:: SUPPLIED DATA ::

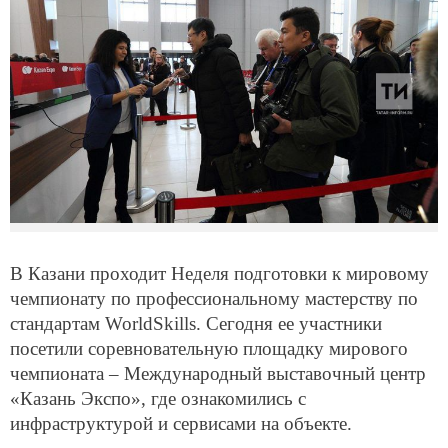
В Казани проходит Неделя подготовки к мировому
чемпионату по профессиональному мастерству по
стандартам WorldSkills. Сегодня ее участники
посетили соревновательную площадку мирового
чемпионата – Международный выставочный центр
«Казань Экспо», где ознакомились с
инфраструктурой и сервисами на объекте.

:::
:: SUPPLIED DATA ::

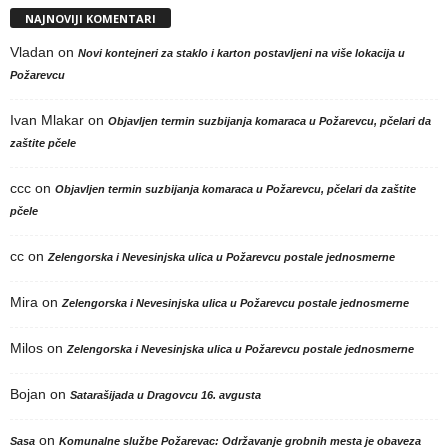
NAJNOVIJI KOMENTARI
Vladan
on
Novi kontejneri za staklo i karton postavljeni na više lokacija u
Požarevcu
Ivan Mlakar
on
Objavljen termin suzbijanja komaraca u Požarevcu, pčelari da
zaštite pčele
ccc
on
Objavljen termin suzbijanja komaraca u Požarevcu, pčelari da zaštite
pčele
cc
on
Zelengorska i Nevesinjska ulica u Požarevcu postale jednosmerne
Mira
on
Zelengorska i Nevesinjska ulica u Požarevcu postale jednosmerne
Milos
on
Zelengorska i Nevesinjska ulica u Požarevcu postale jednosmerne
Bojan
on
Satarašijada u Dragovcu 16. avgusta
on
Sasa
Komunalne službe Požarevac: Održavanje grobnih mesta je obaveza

:::

## TASK TO COMPLETE:
Which lines hold the word "komaraca"? Return all of them from the records above.

## SOLUTION TO THE EXERCISE:
Objavljen termin suzbijanja komaraca u Požarevcu, pčelari da
Objavljen termin suzbijanja komaraca u Požarevcu, pčelari da zaštite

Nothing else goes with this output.